> [QUÉ HACER] Cambia "pulque" por "mezcal" en el pasaje del texto sobre las cantinas que va desde "Arturo Soberón Mora" hasta "distinto nivel social.", y escribe ese pasaje completo.

> [DOCUMENTO FUENTE]
========================================
Entre los sitios más característicos de
la ciudad de México están las cantinas, reinos del trago y lugar de encuentro
de clientelas más o menos nutridas que concurren a socializar alegrías así como
a olvidar dolores. Esto último no es tan sencillo pues al decir de Oscar Wilde
se toma para ahogar las penas, pero las malditas flotan… O como, con ligeras
variaciones, lo señalara Frida Kahlo: “bebo para ahogar mis penas, pero las
jodidas han aprendido a nadar”.
Arturo Soberón Mora clasifica la
bebida en: ritual (pulque), patriótica (tequila) y democrática (cerveza). En
las cantinas el pulque tiene el acceso prohibido en el entendido de que para
los aficionados a esa bebida existen lugares especializados y también por
razones socioeconómicas dado que son clientelas de distinto nivel social.
========================================
> [REGISTROS DE DATOS]
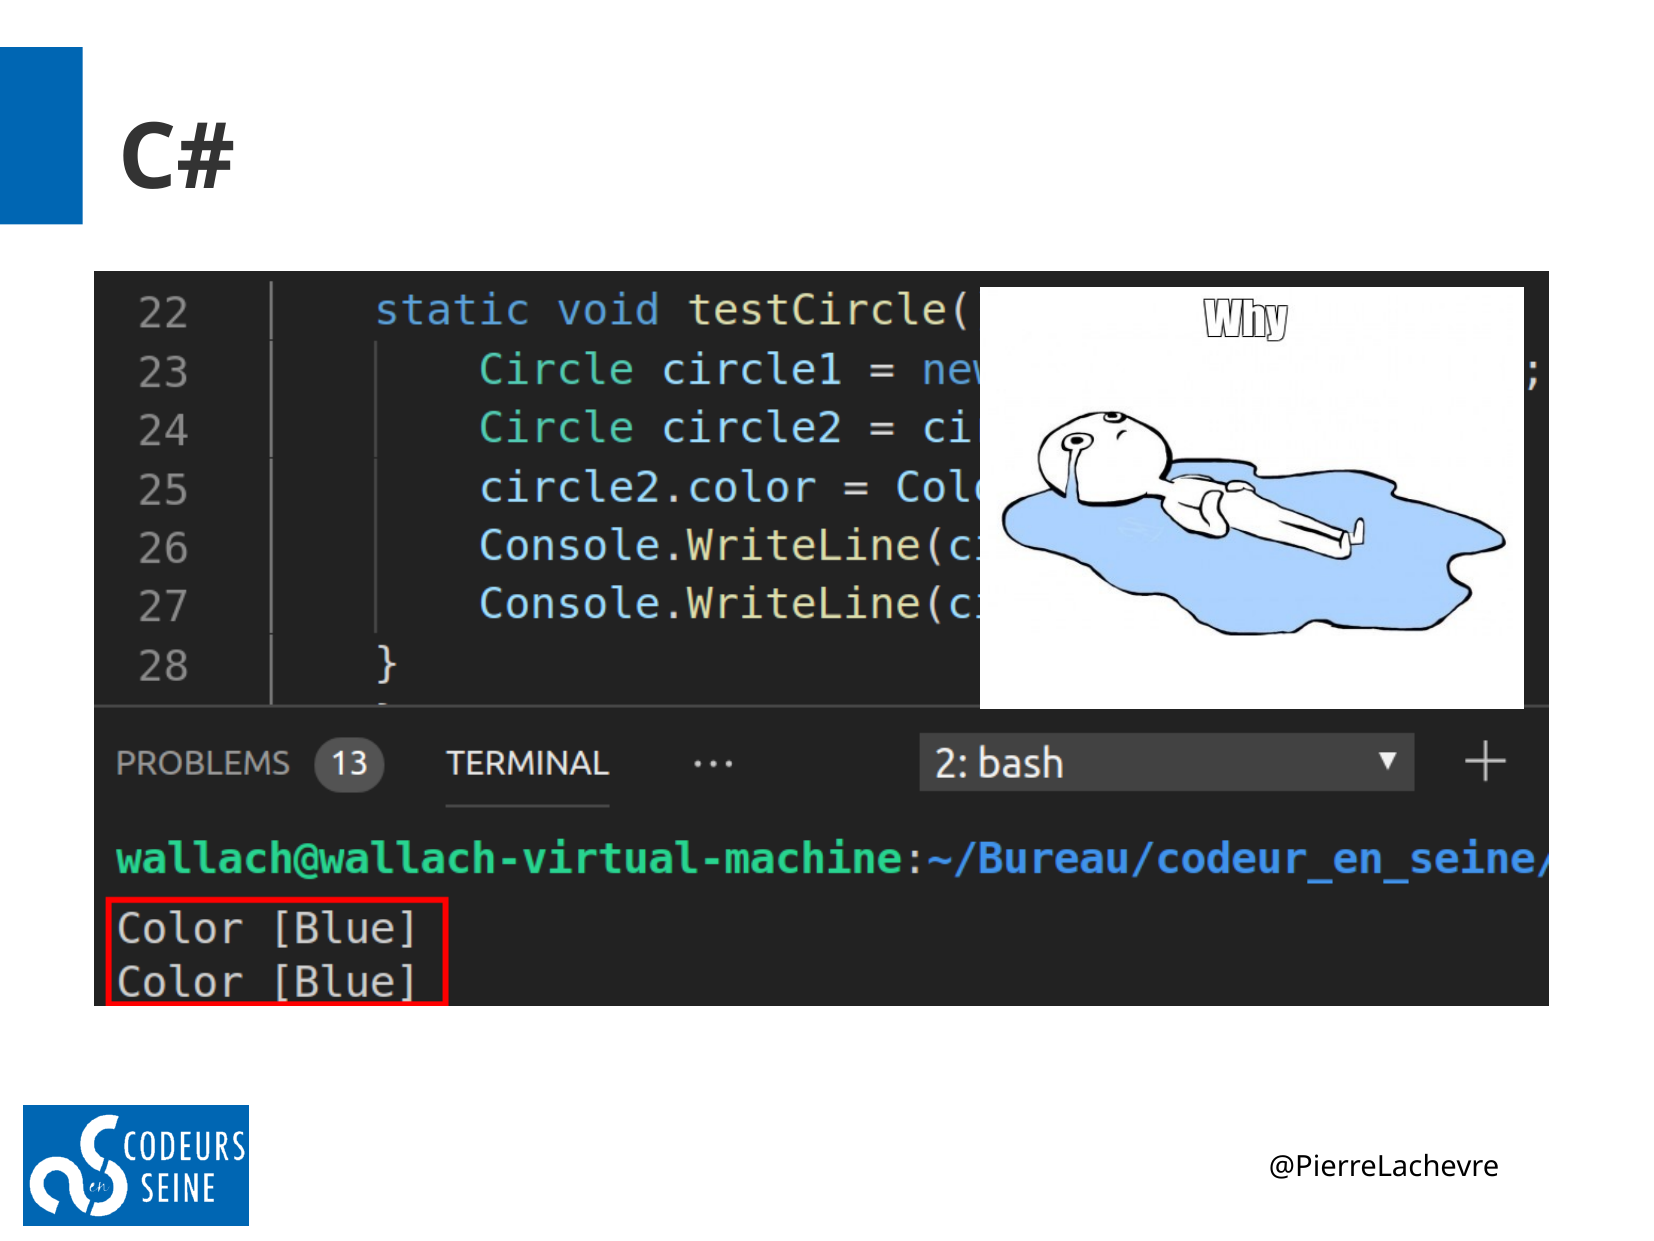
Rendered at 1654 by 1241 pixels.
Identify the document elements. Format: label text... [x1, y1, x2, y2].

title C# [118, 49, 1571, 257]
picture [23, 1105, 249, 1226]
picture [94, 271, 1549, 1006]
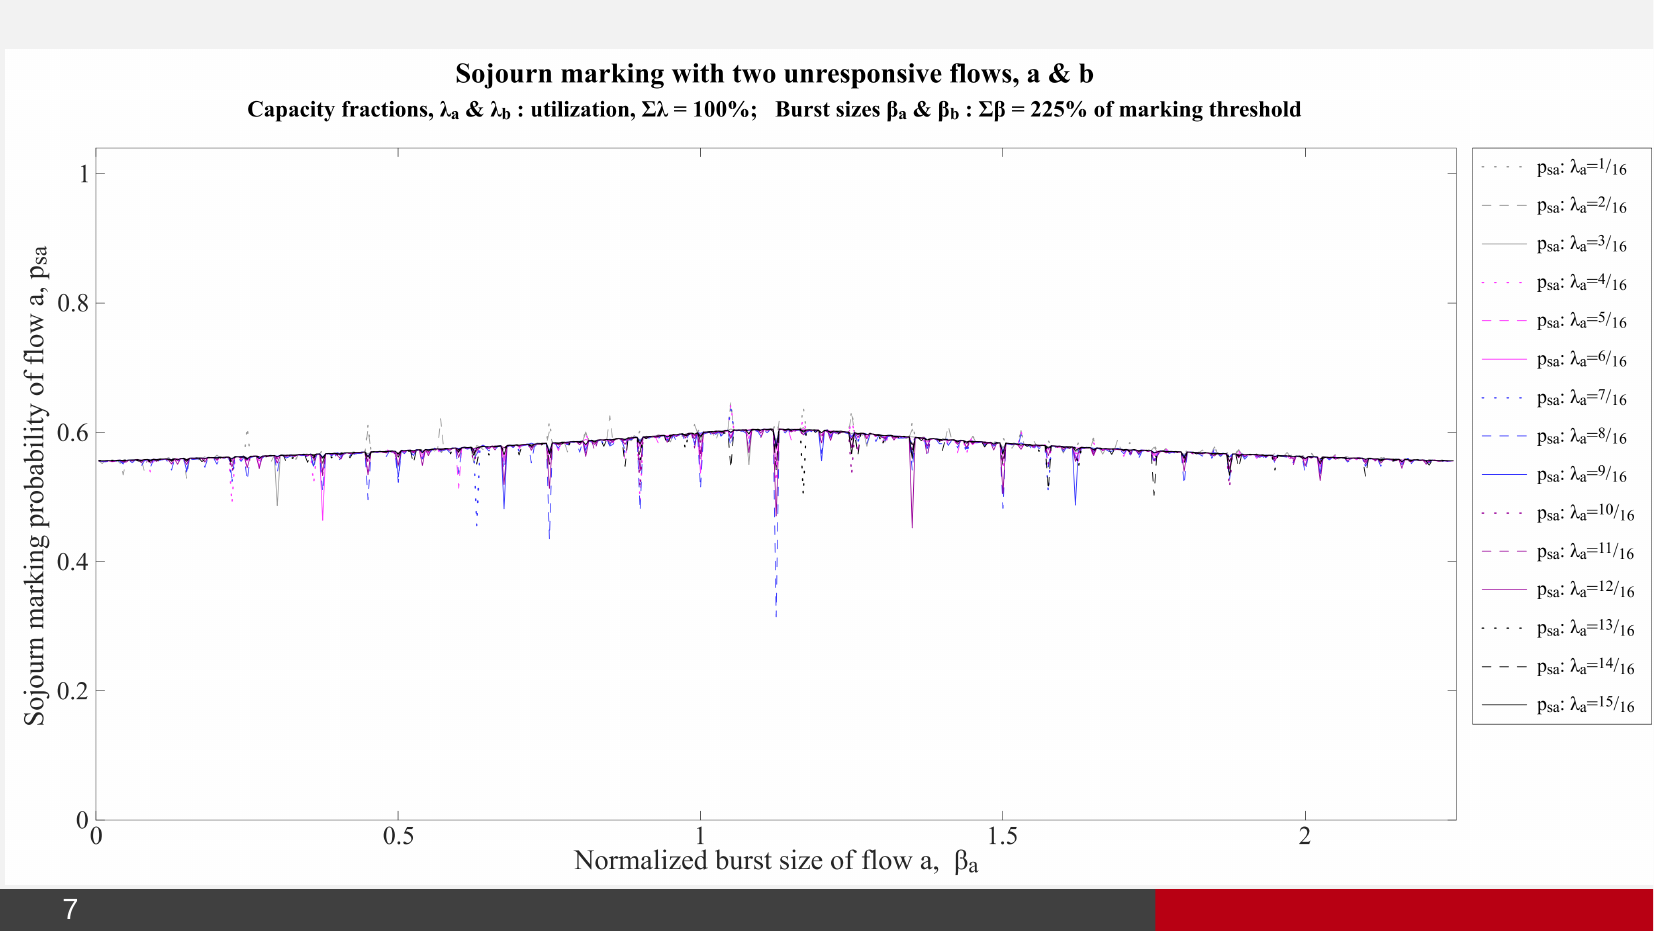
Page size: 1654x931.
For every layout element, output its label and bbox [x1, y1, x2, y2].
========================================
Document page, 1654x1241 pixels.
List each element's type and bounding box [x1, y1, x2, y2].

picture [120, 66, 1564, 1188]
========================================
> [SOLUCIÓN]
Arturo Soberón Mora clasifica la
bebida en: ritual (mezcal), patriótica (tequila) y democrática (cerveza). En
las cantinas el mezcal tiene el acceso prohibido en el entendido de que para
los aficionados a esa bebida existen lugares especializados y también por
razones socioeconómicas dado que son clientelas de distinto nivel social.